0

I have fitted my data to a linear model in R using generalized least squares accordingly:

mod<-gls(Y ~ A * B+Z, 
                         data)

and used weights due to heteroscedasticity as follows:

mod_varpower<-update(object = mod,weights=varPower())

and then I run ANOVA (first question here, lets say A and B are factors and Z is a continuous variable, then I have basically done an ANCOVA right?)

Anova(mod_varpower) # Analysis of variance 

which gives me the following output:

> Anova(mod_varpower) # Analysis of variance 
Analysis of Deviance Table (Type II tests)

Response: Y Df Chisq Pr(>Chisq)
A 2 4.9937 0.08234 . B 2 7.3418 0.02545 * Z 1 6.3873 0.01149 * A : B 4 7.9339 0.09403 .


Signif. codes: 0 ‘*’ 0.001 ‘’ 0.01 ‘*’ 0.05 ‘.’ 0.1 ‘ ’ 1 >

As we can see here I don't have a significant interaction between A and B, according to Engqvist 2005 I should therefore ditch the interaction effect. However, now to my question. If I do look into contrasts of contrasts I get the following:

emmip(mod_varpower, A ~ B) # look at interactions

emm_s.t <- emmeans(mod_varpower, ~A*B) # look at contrasts

emm_s.t > contrast(emm_s.t, interaction = "pairwise") A_pairwise B_pairwise estimate SE df t.ratio p.value Metabolite - Normal Metabolite - Normal -0.171 1.63 140 -0.104 0.9170 Metabolite - Low Metabolite - Normal -2.036 1.42 172 -1.430 0.1545 Cotton - Low Metabolite - Normal -1.865 1.43 186 -1.305 0.1934 Metabolite - Normal Metabolite - Low -2.448 1.49 138 -1.639 0.1035 Metabolite - Low Metabolite - Low -3.246 1.33 185 -2.441 0.0156 Cotton - Low Metabolite - Low -0.798 1.39 183 -0.574 0.5666 Metabolite - Normal Cotton - Low -2.277 1.47 183 -1.550 0.1229 Metabolite - Low Cotton - Low -1.211 1.37 156 -0.881 0.3796 Cotton - Low Cotton - Low 1.066 1.45 167 0.733 0.4646

Degrees-of-freedom method: satterthwaite

where the 5th row from above shows a p-value below 0.05 which means we have a significant interaction if I'm not mistaken?

AVAILABLE DATA:
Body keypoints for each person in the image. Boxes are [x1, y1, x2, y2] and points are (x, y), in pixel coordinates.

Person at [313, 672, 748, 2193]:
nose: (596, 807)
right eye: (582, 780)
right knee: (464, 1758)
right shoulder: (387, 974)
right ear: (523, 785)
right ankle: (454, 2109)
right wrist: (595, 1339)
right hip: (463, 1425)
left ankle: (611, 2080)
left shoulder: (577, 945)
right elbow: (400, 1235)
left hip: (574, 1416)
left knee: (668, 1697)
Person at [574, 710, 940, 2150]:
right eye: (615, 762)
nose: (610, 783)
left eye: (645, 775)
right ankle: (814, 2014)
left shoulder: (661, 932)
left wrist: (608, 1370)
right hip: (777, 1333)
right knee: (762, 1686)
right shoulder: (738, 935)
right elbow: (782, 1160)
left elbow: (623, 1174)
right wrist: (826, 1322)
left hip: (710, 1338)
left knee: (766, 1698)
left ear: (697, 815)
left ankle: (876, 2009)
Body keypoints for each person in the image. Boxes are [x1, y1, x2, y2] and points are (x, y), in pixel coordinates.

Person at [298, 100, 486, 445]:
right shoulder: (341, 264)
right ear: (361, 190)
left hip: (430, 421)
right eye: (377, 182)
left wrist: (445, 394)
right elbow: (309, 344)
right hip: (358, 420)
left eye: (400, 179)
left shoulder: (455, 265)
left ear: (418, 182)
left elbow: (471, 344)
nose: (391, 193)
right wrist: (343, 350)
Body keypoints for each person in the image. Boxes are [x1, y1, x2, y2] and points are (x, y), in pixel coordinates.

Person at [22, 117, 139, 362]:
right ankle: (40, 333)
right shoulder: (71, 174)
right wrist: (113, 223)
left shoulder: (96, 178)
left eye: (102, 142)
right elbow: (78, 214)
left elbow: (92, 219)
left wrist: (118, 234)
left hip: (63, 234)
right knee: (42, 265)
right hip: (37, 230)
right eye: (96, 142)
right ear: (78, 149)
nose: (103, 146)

ASSIGNMENT:
Transcribe the post about the R model from "which gives me" to "7.9339 0.09403 .".

COMPLETED TASK:
which gives me the following output:

> Anova(mod_varpower) # Analysis of variance 
Analysis of Deviance Table (Type II tests)

Response: Y Df Chisq Pr(>Chisq)
A 2 4.9937 0.08234 . B 2 7.3418 0.02545 * Z 1 6.3873 0.01149 * A : B 4 7.9339 0.09403 .